Lines with the word "Left" are the ones wanted. Copy each of them from the entries below.

Exercise data:
==*==

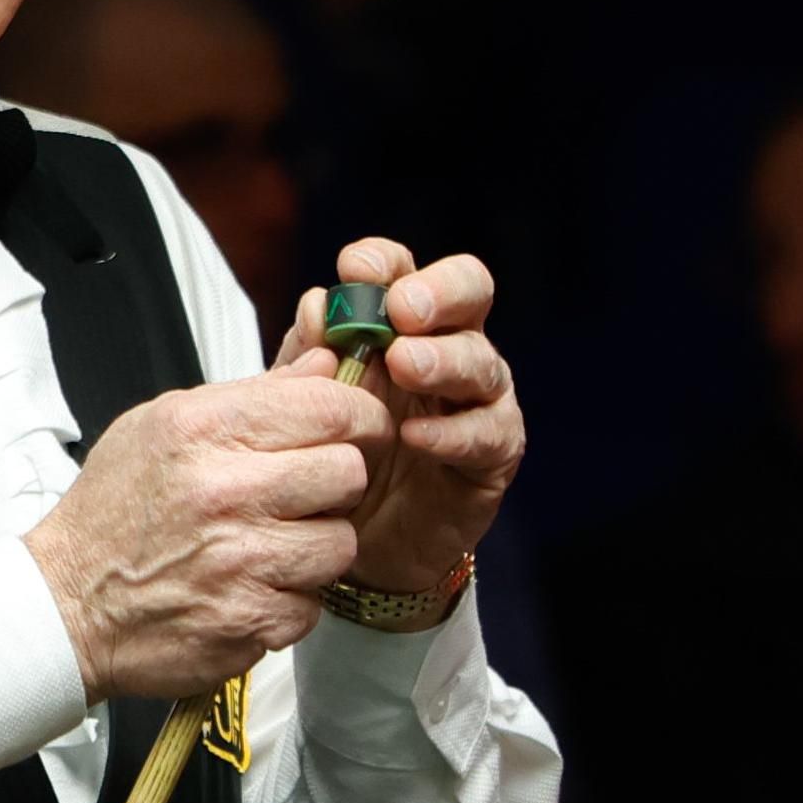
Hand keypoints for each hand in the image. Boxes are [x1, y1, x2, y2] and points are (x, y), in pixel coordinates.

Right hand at [23, 355, 389, 703]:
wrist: (67, 603)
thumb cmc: (115, 509)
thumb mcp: (166, 423)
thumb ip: (255, 393)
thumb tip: (325, 363)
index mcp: (203, 429)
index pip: (329, 407)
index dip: (359, 415)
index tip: (356, 427)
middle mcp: (225, 491)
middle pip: (349, 472)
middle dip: (336, 482)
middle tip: (304, 491)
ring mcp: (242, 562)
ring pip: (341, 543)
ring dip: (315, 546)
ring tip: (270, 542)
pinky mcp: (251, 621)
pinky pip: (313, 604)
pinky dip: (289, 599)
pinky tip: (250, 586)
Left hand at [276, 241, 522, 610]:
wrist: (353, 540)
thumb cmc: (333, 454)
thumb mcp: (308, 402)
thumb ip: (310, 357)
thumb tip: (317, 304)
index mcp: (399, 322)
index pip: (401, 269)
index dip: (383, 262)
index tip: (354, 270)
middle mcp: (447, 345)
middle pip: (469, 290)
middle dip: (439, 291)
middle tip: (403, 310)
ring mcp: (478, 397)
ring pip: (481, 361)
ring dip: (442, 359)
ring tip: (405, 365)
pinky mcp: (493, 453)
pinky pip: (487, 433)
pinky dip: (451, 432)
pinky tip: (416, 436)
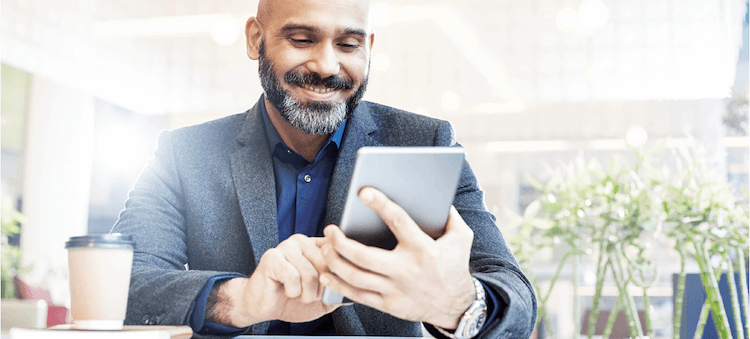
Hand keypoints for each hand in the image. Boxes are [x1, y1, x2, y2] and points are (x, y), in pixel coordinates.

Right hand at [220, 234, 339, 326]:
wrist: (262, 306)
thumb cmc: (290, 299)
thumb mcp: (321, 297)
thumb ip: (338, 290)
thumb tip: (354, 289)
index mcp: (314, 246)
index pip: (336, 250)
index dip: (337, 272)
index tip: (330, 284)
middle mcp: (301, 242)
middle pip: (326, 264)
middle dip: (320, 288)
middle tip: (308, 294)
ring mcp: (285, 247)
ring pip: (311, 273)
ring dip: (306, 293)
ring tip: (297, 294)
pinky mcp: (272, 258)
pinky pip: (293, 277)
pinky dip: (293, 292)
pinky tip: (285, 290)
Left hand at [320, 187, 475, 328]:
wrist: (456, 306)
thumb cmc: (455, 266)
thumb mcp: (461, 238)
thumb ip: (450, 216)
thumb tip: (438, 195)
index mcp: (423, 248)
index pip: (398, 221)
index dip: (380, 204)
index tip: (363, 192)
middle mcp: (406, 270)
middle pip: (364, 256)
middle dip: (341, 242)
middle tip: (330, 229)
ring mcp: (395, 290)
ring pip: (356, 277)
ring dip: (335, 261)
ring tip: (325, 248)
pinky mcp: (389, 305)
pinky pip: (358, 295)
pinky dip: (338, 285)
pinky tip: (327, 273)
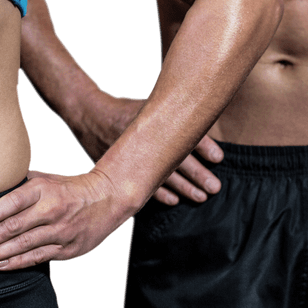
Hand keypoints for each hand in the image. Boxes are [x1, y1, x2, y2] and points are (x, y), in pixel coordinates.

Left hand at [0, 169, 135, 270]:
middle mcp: (51, 210)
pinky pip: (38, 257)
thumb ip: (17, 185)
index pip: (10, 204)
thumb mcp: (44, 178)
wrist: (108, 198)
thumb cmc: (67, 188)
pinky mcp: (68, 248)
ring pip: (22, 246)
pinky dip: (17, 262)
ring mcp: (60, 231)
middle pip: (11, 228)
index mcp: (42, 190)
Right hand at [71, 92, 223, 204]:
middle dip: (197, 175)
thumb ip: (173, 114)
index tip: (219, 158)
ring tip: (201, 196)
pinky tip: (173, 201)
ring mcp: (130, 157)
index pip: (180, 134)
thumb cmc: (125, 110)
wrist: (89, 115)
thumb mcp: (149, 106)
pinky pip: (142, 186)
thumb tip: (202, 124)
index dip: (202, 146)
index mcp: (151, 121)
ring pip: (161, 177)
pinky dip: (158, 195)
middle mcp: (142, 140)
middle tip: (215, 187)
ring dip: (183, 188)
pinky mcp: (121, 169)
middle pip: (175, 160)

==*==

Exercise output:
Left hand at [276, 241, 522, 610]:
Left hand at [320, 187, 475, 328]:
Left hand at [0, 169, 135, 270]:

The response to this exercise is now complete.